Bu sebeplerle tapu işlemlerinin harca esas değerinin vergi değeri olduğu belirlenerek, taraflar beyanda bulunmaya veya taraflardan birinin veya aracının oluşturduğu satış akitlerindeki bedeli ikrar etmeye zorlanmamalıdır. Böylece, 492 sayılı Harçlar Kanunu’nun 63ncü maddesi 2nci bendinde 4751 sayılı kanunla yapılan değişiklik sırasında, ifade zafiyetinden doğan boşluk sebebiyle 01/01/2002 – 05/06/2008 döneminde devir işlemine esas alınan vergi değerlerinin devir ve iktisap bedeli sayılması çelişkisi de giderilmiş olacaktır (1).  Bu işlemlerde vergi değeri harca esas değer olacağından, devir ve iktisap bedeli addedilmeyecektir. Gelir üzerinden alınacak vergiler yönünden tapudaki işlemlerin gerçek bedelleri, tevsik zorunluluğu kapsamına alınarak, bu bedeller her türlü belge ve delil ile ispat edilebilmelidir. 
Yapılaşma Sırasında Taşeron Maliyetlerinden Kaynaklanan Kayıt Dışılık  
Genel olarak kayıt dışılığın ve kayıt dışı istihdamın inşaat sektöründeki uzantısını teşkil eden bir konu, bu sektörde yürütülen taşeron faaliyetleridir. Taşeron faaliyeti, daha çok işverenin ustabaşı olarak nezaret ettiği ekipçe sürdürülen, hizmet ağırlıklı, mevsimlik, geçici ve nevi şahsına münhasır bir fason iş türüdür. Ayırıcı özelliklerini tam olarak taşımadığı halde ticari faaliyet olarak kapsamına alınan taşeron faaliyetleri ülke ve sektör şartları iyi değerlendirilmediği için bu güne kadar mevcut mevzuat düzenlemeleri ile kayıt altına alınamamıştır. 

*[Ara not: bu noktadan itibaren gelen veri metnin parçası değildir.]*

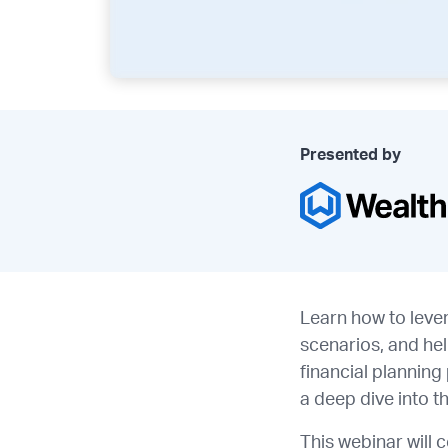
Presented by
Learn how to leve
scenarios, and he
financial plannin
a deep dive into t
This webinar will 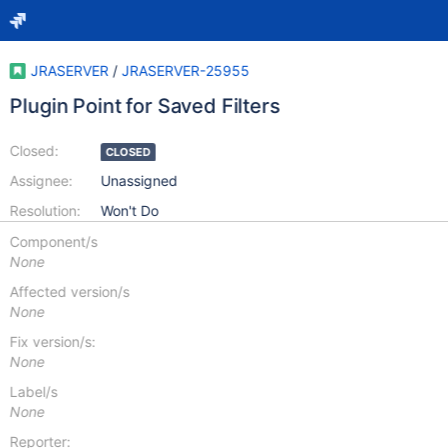
JRASERVER
/
JRASERVER-25955
Plugin Point for Saved Filters
Closed:
CLOSED
Assignee:
Unassigned
Resolution:
Won't Do
Component/s
None
Affected version/s
None
Fix version/s:
None
Label/s
None
Reporter: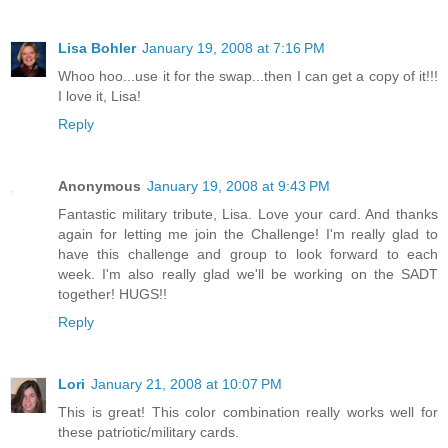
Lisa Bohler
January 19, 2008 at 7:16 PM
Whoo hoo...use it for the swap...then I can get a copy of it!!!
I love it, Lisa!
Reply
Anonymous
January 19, 2008 at 9:43 PM
Fantastic military tribute, Lisa. Love your card. And thanks
again for letting me join the Challenge! I'm really glad to
have this challenge and group to look forward to each
week. I'm also really glad we'll be working on the SADT
together! HUGS!!
Reply
Lori
January 21, 2008 at 10:07 PM
This is great! This color combination really works well for
these patriotic/military cards.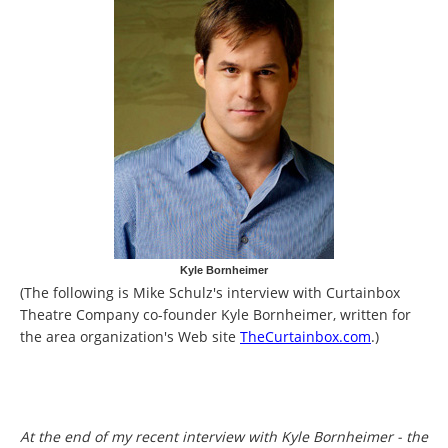
Kyle Bornheimer
(The following is Mike Schulz's interview with Curtainbox
Theatre Company co-founder Kyle Bornheimer, written for
the area organization's Web site
TheCurtainbox.com
.)
At the end of my recent interview with Kyle Bornheimer - the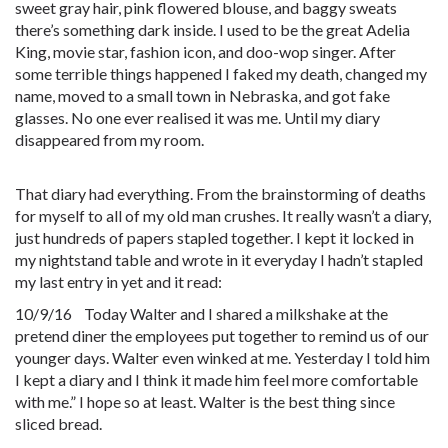
sweet gray hair, pink flowered blouse, and baggy sweats
there’s something dark inside. I used to be the great Adelia
King, movie star, fashion icon, and doo-wop singer. After
some terrible things happened I faked my death, changed my
name, moved to a small town in Nebraska, and got fake
glasses. No one ever realised it was me. Until my diary
disappeared from my room.
That diary had everything. From the brainstorming of deaths
for myself to all of my old man crushes. It really wasn’t a diary,
just hundreds of papers stapled together. I kept it locked in
my nightstand table and wrote in it everyday I hadn’t stapled
my last entry in yet and it read:
10/9/16 Today Walter and I shared a milkshake at the
pretend diner the employees put together to remind us of our
younger days. Walter even winked at me. Yesterday I told him
I kept a diary and I think it made him feel more comfortable
with me.” I hope so at least. Walter is the best thing since
sliced bread.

 Aşağıda önerdiğimiz düzenleme şekli ile değişik işyerlerinde ve geçici sürelerde çalıştığı, çalışma ve sosyal güvenlik mevzuatının gereklerini yerine getirecek bilgi, imkan ve donanımdan yoksun olduğu için gerçek usulde defter tutması ve kayıt altına girmesi sağlanamayan taşeronların kayıt altına girmesi teşvik edilmektedir. Bu düzenleme ile yapılan ödemeler kayıt altına alınmakta vergilendirme tevkifat yöntemi ile yapılmaktadır. Ayrıca aşağıda son paragrafta yapılan düzenleme ile getirilecek tevkifattan mahsup yöntemi ile istihdamın kayıt altına alınması teşvik edilmiş olmaktadır. 
Önerilen mevzuat değişikliği aşağıdaki gibidir.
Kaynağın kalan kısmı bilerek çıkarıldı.